Secara musikal, setiap lagu dalam EP ini menghadirkan pendekatan yang berbeda. “Song for Hal” menjadi sebuah refleksi duka atas masa pandemi COVID-19, dengan vokal utama yang dinyanyikan oleh The Edge, didedikasikan untuk mendiang Hal Willner. Di sisi lain, “In a Life” mengangkat tema persahabatan, sementara “Scars” berbicara tentang penerimaan diri, termasuk luka-luka yang membentuk kepribadian seseorang.
“Resurrection Song” menggambarkan perjalanan menuju hal yang tidak diketahui bersama orang-orang terdekat, sedangkan “Easter Parade” merayakan kehidupan baru dan pembaruan. Lagu “COEXIST (I Will Bless The Lord At All Times?)” menutup EP dengan nuansa yang lebih reflektif, berfungsi sebagai lagu pengantar tidur bagi keluarga yang terdampak konflik, dengan lanskap suara yang diciptakan oleh Brian Eno.

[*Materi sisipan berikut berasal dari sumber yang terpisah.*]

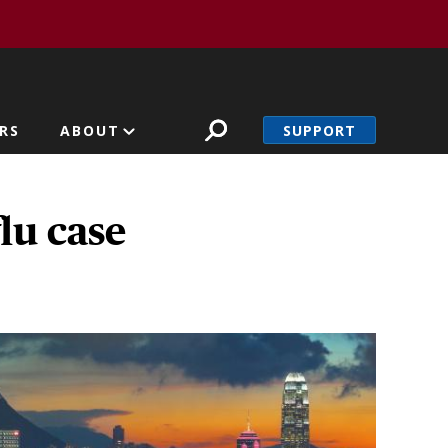
SUPPORT
RS
ABOUT
lu case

Kolaborasi dengan Brian Eno bukanlah hal baru bagi U2. Ia sebelumnya terlibat dalam beberapa proyek penting mereka, seperti album ‘Achtung Baby’, ‘Zooropa’, serta proyek eksperimental ‘Original Soundtracks 1’.
Selain merilis EP, U2 juga menghidupkan kembali zine legendaris mereka, “Propaganda”, yang pertama kali terbit pada tahun 1986. Kini hadir dalam format digital dengan edisi cetak terbatas, publikasi ini menjadi ruang tambahan bagi band untuk berbagi perspektif kreatif mereka.
Dengan formasi yang terdiri dari Bono, Larry Mullen Jr., Adam Clayton, dan The Edge, U2 terus menunjukkan bahwa mereka belum berhenti bereksperimen. ‘Easter Lily’ hadir sebagai potret reflektif dari band yang masih berusaha memahami dunia, sekaligus diri mereka sendiri, di tengah perubahan yang terus berlangsung.